In stark contrast, Lori Hepner of Brighton Heights shows several smaller photographs based on emoticons, the result, she says, of “thinking about digital culture and how we use it in our everyday life that is different than the pre-digital era.”
Her work comes from a series called “Contingent Architecture: Digital Feelings in Real Space.” Wanting to “communicate feelings through digital space,” much the same way we do through quick texts or Facebook messages, Hepner “drew” emoticons in real spaces through long-exposure photography, by running around in front of the camera with an LED light stick that visualizes the emoticon one column of pixels at a time.
Finally, the collaborative efforts of Eleanor Aldrich and Barbara Weissberger offer an analog element among so many digital or digitally inspired creations.
“Pink Planter and Rubber Chair” comes out of their collaboration that is based on a shared preoccupation with the tensions between the actual and illusion, flatness and space.

※ ※ ※

▶ _YOUR TASK_
Answer these questions from the art review passage, numbering your answers to match:
1. What series does Lori Hepner's work come from?
2. What did Hepner hold while running in front of the camera?
3. What is the title of the piece by Eleanor Aldrich and Barbara Weissberger?
The material after this point is separate from the art review passage.

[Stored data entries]
※ ※ ※

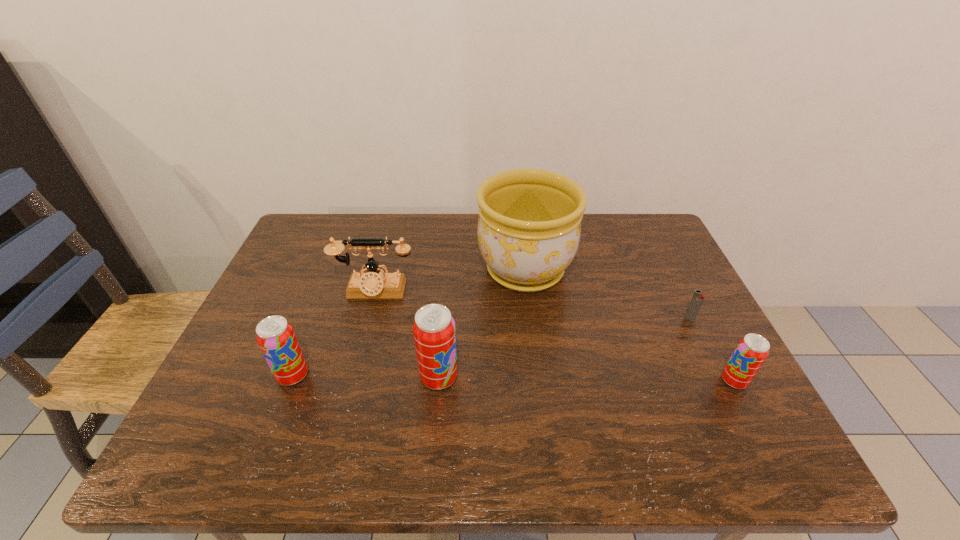
This screenshot has width=960, height=540. I want to click on free space located on the right of the second tallest soda can, so click(x=397, y=375).

Where is `free space located on the back of the tallest soda can`? The image size is (960, 540). free space located on the back of the tallest soda can is located at coordinates (447, 275).

The image size is (960, 540). Find the location of `vacant position located on the left of the shortest soda can`. vacant position located on the left of the shortest soda can is located at coordinates (556, 381).

Locate an element on the screen. vacant space located on the front of the flowerpot is located at coordinates (540, 391).

I want to click on vacant space located on the dial of the telephone, so click(341, 418).

Where is `free space located 0.390m on the left of the fourth nearest object`? This screenshot has height=540, width=960. free space located 0.390m on the left of the fourth nearest object is located at coordinates (533, 319).

Image resolution: width=960 pixels, height=540 pixels. I want to click on object positioned at the far edge, so click(529, 226).

You are a GUI agent. You are given a task and a screenshot of the screen. Output one action in this format:
    pyautogui.click(x=<x>, y=<y>)
    Task: Click on the object at the left edge
    
    Given the screenshot: What is the action you would take?
    pyautogui.click(x=276, y=338)

I want to click on soda can that is at the right edge, so click(x=750, y=353).

Where is `igniter situated at the right edge`? igniter situated at the right edge is located at coordinates (698, 297).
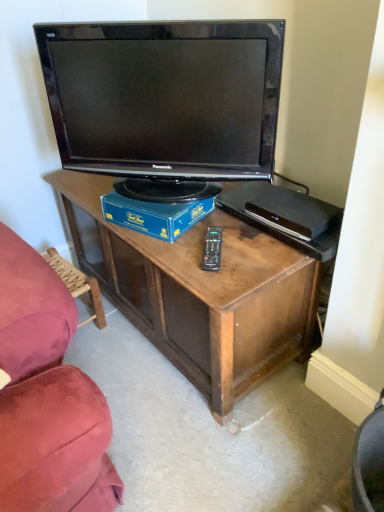
Question: From the image's perspective, is wooden swivel chair at lower left located above or below black plastic remote at center?

Choices:
 (A) above
 (B) below

Answer: (B)

Question: Is wooden swivel chair at lower left to the left or to the right of black plastic remote at center in the image?

Choices:
 (A) left
 (B) right

Answer: (A)

Question: Which object is positioned closest to the wooden swivel chair at lower left?

Choices:
 (A) black plastic remote at center
 (B) matte black television at center
 (C) blue cardboard box at center

Answer: (C)

Question: Which object is positioned closest to the black plastic remote at center?

Choices:
 (A) blue cardboard box at center
 (B) matte black television at center
 (C) wooden swivel chair at lower left

Answer: (A)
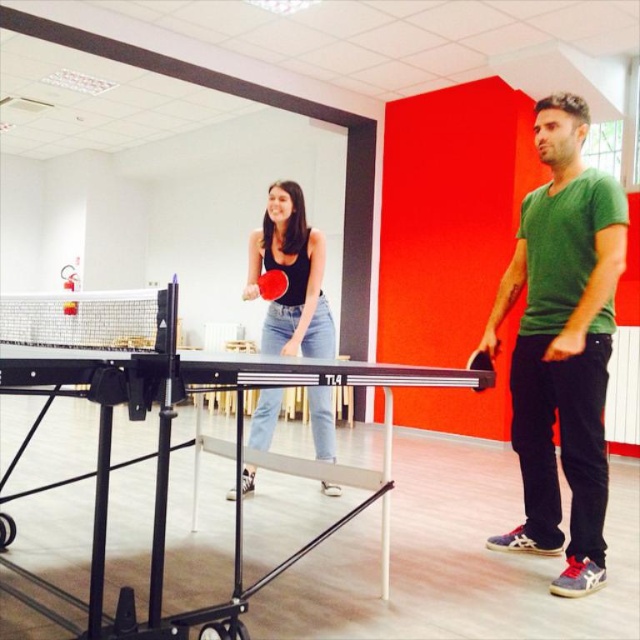
Question: Which point is closer to the camera?

Choices:
 (A) black rubber paddle at right
 (B) green matte t-shirt at right
 (C) black matte ping pong paddle at center
 (D) rubber paddle at center

Answer: (A)

Question: Which point is closer to the camera taking this photo?

Choices:
 (A) (552, 356)
 (B) (278, 410)
 (C) (472, 356)

Answer: (A)

Question: Can you confirm if green matte t-shirt at right is positioned above black matte ping pong paddle at center?

Choices:
 (A) yes
 (B) no

Answer: (A)

Question: Is black matte ping pong paddle at center below black rubber paddle at right?

Choices:
 (A) no
 (B) yes

Answer: (A)

Question: Among these points, which one is nearest to the camera?

Choices:
 (A) (320, 308)
 (B) (483, 353)

Answer: (B)

Question: Is green matte t-shirt at right above black matte ping pong paddle at center?

Choices:
 (A) no
 (B) yes

Answer: (B)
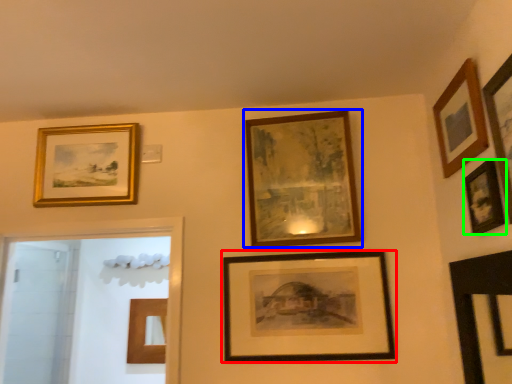
Question: Which is nearer to the picture frame (highlighted by a red box)? picture frame (highlighted by a blue box) or picture frame (highlighted by a green box).

Choices:
 (A) picture frame
 (B) picture frame

Answer: (A)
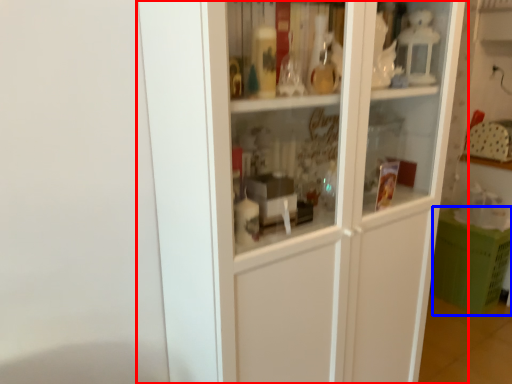
Question: Among these objects, which one is farthest to the camera, cupboard (highlighted by a red box) or cabinetry (highlighted by a blue box)?

Choices:
 (A) cupboard
 (B) cabinetry

Answer: (B)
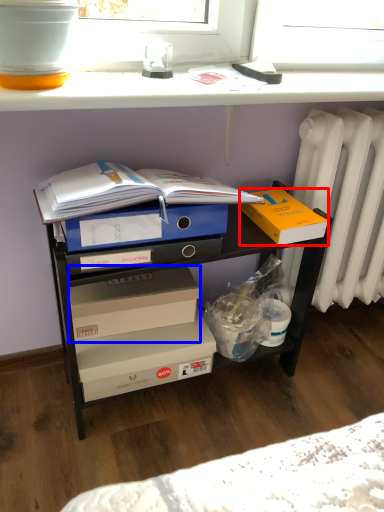
Question: Which point is further to the camera, box (highlighted by a red box) or box (highlighted by a blue box)?

Choices:
 (A) box
 (B) box

Answer: (B)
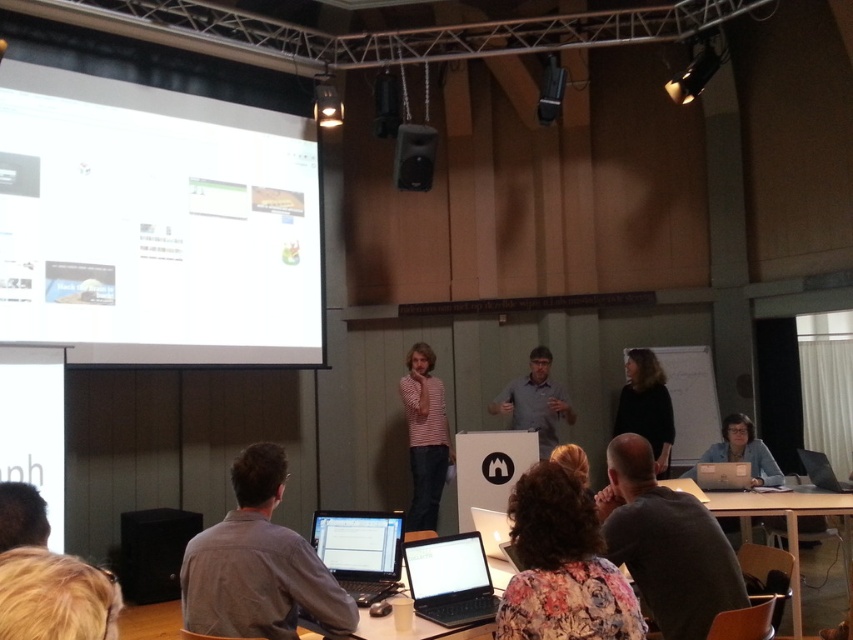
Can you confirm if black matte speaker at lower left is smaller than white glossy laptop at center?

No.

Does black matte speaker at lower left have a larger size compared to white glossy laptop at center?

Yes, black matte speaker at lower left is bigger than white glossy laptop at center.

Does point (119, 566) come behind point (428, 596)?

Yes.

The image size is (853, 640). Identify the location of black matte speaker at lower left. (154, 552).

Can you confirm if gray shirt at lower left is taller than floral fabric shirt at lower center?

Yes.

Between point (189, 598) and point (526, 538), which one is positioned behind?

Positioned behind is point (189, 598).

Describe the element at coordinates (258, 564) in the screenshot. The image size is (853, 640). I see `gray shirt at lower left` at that location.

This screenshot has width=853, height=640. I want to click on gray shirt at lower left, so click(258, 564).

Is point (399, 531) more distant than point (22, 528)?

Yes.

Can you confirm if matte black laptop at lower center is positioned above dark brown hair at lower left?

Incorrect, matte black laptop at lower center is not positioned above dark brown hair at lower left.

Which is in front, point (363, 557) or point (19, 492)?

Point (19, 492)

Locate an element on the screen. This screenshot has height=640, width=853. matte black laptop at lower center is located at coordinates [358, 541].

※ ※ ※

▶ _SOLVED PROBLEM_
1. "Contingent Architecture: Digital Feelings in Real Space."
2. An LED light stick.
3. "Pink Planter and Rubber Chair."